Description of the task:
Take the line that has "количество чашек" and all the lines that come after it in the records, and write them out again exactly. Add no other line.

%%

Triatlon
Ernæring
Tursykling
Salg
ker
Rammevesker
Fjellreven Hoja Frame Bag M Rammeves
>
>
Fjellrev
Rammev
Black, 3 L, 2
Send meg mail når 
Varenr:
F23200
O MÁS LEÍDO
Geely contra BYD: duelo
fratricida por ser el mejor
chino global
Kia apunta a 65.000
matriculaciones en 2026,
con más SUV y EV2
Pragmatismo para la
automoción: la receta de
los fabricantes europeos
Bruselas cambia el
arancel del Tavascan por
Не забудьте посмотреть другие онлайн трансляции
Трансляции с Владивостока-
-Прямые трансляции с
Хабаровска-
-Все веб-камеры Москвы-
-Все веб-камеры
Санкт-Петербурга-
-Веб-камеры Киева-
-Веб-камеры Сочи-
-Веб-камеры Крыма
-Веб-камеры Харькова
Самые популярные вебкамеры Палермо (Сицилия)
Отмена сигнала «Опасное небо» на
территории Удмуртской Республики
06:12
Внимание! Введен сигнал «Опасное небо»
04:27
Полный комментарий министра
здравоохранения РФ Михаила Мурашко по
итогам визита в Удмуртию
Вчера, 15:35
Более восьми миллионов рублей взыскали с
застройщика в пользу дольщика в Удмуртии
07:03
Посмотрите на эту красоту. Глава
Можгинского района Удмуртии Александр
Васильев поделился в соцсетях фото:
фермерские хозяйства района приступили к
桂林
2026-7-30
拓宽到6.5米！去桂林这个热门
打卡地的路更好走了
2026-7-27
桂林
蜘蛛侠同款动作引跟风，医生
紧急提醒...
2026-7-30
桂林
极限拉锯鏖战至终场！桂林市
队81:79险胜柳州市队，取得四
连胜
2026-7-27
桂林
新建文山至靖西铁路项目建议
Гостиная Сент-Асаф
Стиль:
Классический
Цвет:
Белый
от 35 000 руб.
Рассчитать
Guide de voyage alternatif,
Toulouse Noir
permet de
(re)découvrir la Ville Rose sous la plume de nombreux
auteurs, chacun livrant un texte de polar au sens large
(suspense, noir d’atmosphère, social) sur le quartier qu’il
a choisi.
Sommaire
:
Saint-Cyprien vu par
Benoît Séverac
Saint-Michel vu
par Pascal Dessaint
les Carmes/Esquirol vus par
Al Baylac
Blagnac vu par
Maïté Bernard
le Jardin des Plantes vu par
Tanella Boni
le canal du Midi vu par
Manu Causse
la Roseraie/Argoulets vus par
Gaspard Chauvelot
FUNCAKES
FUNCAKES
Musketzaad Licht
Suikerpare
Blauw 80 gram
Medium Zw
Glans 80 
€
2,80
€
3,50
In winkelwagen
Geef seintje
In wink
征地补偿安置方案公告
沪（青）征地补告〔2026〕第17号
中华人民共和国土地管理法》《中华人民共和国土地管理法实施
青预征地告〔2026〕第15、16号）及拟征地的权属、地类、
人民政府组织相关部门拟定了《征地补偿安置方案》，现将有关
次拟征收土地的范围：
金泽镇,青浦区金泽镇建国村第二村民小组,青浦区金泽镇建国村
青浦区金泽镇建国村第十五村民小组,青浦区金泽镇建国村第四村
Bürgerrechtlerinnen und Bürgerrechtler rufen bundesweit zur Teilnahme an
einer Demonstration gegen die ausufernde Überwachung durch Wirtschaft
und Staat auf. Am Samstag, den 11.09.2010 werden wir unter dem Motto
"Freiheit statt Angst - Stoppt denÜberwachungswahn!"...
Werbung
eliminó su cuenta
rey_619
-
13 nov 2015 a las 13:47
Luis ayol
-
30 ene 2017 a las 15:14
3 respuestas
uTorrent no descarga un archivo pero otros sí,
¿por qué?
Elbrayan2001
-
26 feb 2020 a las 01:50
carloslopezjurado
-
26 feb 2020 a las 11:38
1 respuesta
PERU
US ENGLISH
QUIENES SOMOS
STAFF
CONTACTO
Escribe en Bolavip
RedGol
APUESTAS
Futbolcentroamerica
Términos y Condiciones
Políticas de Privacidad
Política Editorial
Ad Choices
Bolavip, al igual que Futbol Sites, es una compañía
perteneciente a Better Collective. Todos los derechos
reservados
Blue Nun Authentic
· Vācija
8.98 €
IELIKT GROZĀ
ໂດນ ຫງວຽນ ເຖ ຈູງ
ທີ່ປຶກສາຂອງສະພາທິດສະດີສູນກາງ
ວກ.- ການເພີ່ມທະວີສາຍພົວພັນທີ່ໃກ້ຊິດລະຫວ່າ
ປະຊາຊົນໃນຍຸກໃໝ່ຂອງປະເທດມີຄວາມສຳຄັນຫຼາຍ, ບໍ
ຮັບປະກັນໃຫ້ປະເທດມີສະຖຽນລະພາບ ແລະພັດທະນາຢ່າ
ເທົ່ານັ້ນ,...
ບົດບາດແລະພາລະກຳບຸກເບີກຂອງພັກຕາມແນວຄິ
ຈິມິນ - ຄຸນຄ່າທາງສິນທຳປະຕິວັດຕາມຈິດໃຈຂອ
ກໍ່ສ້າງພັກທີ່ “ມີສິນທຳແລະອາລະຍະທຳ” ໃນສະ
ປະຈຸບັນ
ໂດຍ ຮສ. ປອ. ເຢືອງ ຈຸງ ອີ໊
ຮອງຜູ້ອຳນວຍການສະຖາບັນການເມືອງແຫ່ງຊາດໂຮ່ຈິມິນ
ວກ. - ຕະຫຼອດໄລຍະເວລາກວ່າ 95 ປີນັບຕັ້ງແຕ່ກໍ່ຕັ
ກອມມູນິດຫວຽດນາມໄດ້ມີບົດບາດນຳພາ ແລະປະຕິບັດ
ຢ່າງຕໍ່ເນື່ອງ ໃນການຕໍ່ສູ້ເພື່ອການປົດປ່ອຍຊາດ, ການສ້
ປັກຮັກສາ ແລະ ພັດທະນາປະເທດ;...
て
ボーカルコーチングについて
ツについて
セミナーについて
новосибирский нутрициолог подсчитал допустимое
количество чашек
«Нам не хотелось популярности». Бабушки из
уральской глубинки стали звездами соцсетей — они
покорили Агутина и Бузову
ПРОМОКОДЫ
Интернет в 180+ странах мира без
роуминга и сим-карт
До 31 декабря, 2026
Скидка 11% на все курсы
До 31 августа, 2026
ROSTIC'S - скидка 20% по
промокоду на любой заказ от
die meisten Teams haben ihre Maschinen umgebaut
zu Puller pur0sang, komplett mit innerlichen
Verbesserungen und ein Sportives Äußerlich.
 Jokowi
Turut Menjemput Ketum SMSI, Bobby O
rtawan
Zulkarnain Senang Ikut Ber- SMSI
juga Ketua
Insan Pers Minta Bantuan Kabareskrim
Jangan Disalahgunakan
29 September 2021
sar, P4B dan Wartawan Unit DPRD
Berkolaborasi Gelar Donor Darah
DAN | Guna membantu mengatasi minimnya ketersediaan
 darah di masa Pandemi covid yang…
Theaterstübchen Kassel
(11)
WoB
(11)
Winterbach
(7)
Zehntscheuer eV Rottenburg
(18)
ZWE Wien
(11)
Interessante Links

%%

Response to this exercise:
количество чашек
«Нам не хотелось популярности». Бабушки из
уральской глубинки стали звездами соцсетей — они
покорили Агутина и Бузову
ПРОМОКОДЫ
Интернет в 180+ странах мира без
роуминга и сим-карт
До 31 декабря, 2026
Скидка 11% на все курсы
До 31 августа, 2026
ROSTIC'S - скидка 20% по
промокоду на любой заказ от
die meisten Teams haben ihre Maschinen umgebaut
zu Puller pur0sang, komplett mit innerlichen
Verbesserungen und ein Sportives Äußerlich.
 Jokowi
Turut Menjemput Ketum SMSI, Bobby O
rtawan
Zulkarnain Senang Ikut Ber- SMSI
juga Ketua
Insan Pers Minta Bantuan Kabareskrim
Jangan Disalahgunakan
29 September 2021
sar, P4B dan Wartawan Unit DPRD
Berkolaborasi Gelar Donor Darah
DAN | Guna membantu mengatasi minimnya ketersediaan
 darah di masa Pandemi covid yang…
Theaterstübchen Kassel
(11)
WoB
(11)
Winterbach
(7)
Zehntscheuer eV Rottenburg
(18)
ZWE Wien
(11)
Interessante Links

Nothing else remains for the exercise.